苫小牧福音教会 水草牧師のメモ

聖書というメガネで、神が造られた世界と人間とその歴史を見てみたら、という意識で書いたメモです。

パスカル紹介


 (散歩していて、「気のせいか、今年はオミナエシが目に付くわ」と家内がつぶやきました。)


 パスカルを読みたいという友人がいるので、少しばかり昔書いたものをここに二三回載せるつもりである。
 筆者は、高校生のころ「源氏物語でも研究しながら一生食べていければいいな」と、国文学者を志して、高校二年生頃からいろいろ日本の古典を読み漁り始めその道に進学したが、一回生の終わりに伝道者への召しを自覚したので、むしろ将来神学を学ぶ備えとしてヨーロッパの思想を学んでおきたいと考え直した。そうした学びの中で出会ったのがパスカルであり、結局、卒論はパスカルで書いた。「パスカルにおける『神なき人間の悲惨』」。200枚以上も書いて、指導教授に呆れられてしまった。当時は手書きだから、自分でも書き直すのも、見直すのもいやになってしまった。

## 提供項目:
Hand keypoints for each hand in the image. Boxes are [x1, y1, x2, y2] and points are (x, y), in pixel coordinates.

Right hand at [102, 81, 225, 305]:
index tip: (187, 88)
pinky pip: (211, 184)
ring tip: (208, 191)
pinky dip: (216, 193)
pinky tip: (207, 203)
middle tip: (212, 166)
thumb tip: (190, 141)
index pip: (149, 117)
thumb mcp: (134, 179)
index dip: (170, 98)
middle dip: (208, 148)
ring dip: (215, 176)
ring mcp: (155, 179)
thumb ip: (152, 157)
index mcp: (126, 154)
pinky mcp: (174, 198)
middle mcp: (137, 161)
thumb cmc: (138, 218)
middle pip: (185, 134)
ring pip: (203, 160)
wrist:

## 作業指示 A:
この文章で、国文学者を志していた筆者がヨーロッパの思想を学んでおきたいと考え直した理由を、1～3文で説明してください。
## 作業指示 B:
この文章によると、筆者がパスカルについて書いた卒論は何枚以上でしたか。
## 作業指示 C:
この文章から、「苫小牧福音教会 水草牧師のメモ」を含む語句で始まり「に二三回載せるつもりである。」で終わる部分を、一字も変えずに返してください。

## 解答 A:
一回生の終わりに伝道者への召しを自覚したからです。そのため、将来神学を学ぶ備えとしてヨーロッパの思想を学んでおきたいと考えました。

## 解答 B:
200枚以上です。

## 解答 C:
苫小牧福音教会 水草牧師のメモ

聖書というメガネで、神が造られた世界と人間とその歴史を見てみたら、という意識で書いたメモです。

パスカル紹介


 (散歩していて、「気のせいか、今年はオミナエシが目に付くわ」と家内がつぶやきました。)


 パスカルを読みたいという友人がいるので、少しばかり昔書いたものをここに二三回載せるつもりである。